Introduction: Energy Ally
Our project enables homeowners to be able to test the efficiency of their HVAC systems throughout the home, which then enables them to make more energy efficient decisions.
Designed and Produced by: Christopher Cannon, Brent Nanney, Kayla Sims & Gretchen Evans
Step 1: Parts Required
The parts required includes:
- Temperature Sensor
- Piezo Buzzer
- LCD Display
- Wires (25x)
- MicroUSB/USB connector
Step 2: Wire the Board for the Temperature Sensor
A temperature sensor is exactly what is sounds like--a sensor used to measure ambient temperature. This particular sensor has three pins -- a positive, a ground, and a signal.

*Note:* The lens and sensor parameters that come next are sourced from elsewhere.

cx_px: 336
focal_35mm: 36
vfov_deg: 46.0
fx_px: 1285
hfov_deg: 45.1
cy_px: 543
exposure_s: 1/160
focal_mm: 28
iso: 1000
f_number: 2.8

This is a linear temperature sensor, and a change in temperature of one degree centigrade is equal to a change of 10 millivolts at the sensor output.

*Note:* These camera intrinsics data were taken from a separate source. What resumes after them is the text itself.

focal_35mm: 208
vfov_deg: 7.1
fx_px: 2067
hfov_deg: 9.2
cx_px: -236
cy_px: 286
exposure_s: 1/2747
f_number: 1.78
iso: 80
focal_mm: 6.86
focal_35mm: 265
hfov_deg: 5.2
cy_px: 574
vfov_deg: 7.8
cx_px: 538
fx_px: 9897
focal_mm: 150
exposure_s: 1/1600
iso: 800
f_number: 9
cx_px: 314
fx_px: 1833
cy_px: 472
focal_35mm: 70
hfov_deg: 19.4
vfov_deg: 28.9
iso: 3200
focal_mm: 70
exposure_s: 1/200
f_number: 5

Refer to the diagram provided to connect the sensor to the power.
Step 3: Adding the Piezo Buzzer.
This buzzer is used to be able to alert the user to when the HVAC system is not being used efficiently.
Refer to the diagram provided to correctly connect the buzzer to the power.
Step 4: Connect the LCD to Another Breadboard and Then the Power!
This LCD, or a liquid crystal display, is a simple screen that will tell the user when something is not right with, i.e. that it is not running efficiently, the HVAC system it is reading for.
Refer to the diagram provided in order to correctly connect the screen. The only change that was made to this original design, is the LCD being on a smaller breadboard, which was just connected to the power as usual.
Step 5: The Code
Attached is the MATLAB code, "Temp_sensor.m", that we used to be able to convert the temperature that the sensor read into an EER value, which is the value that shows the efficiency of the HVAC system.
The "SOS_2.m" code was the code used to set the buzzer to go off and to get the LCD to display the error message.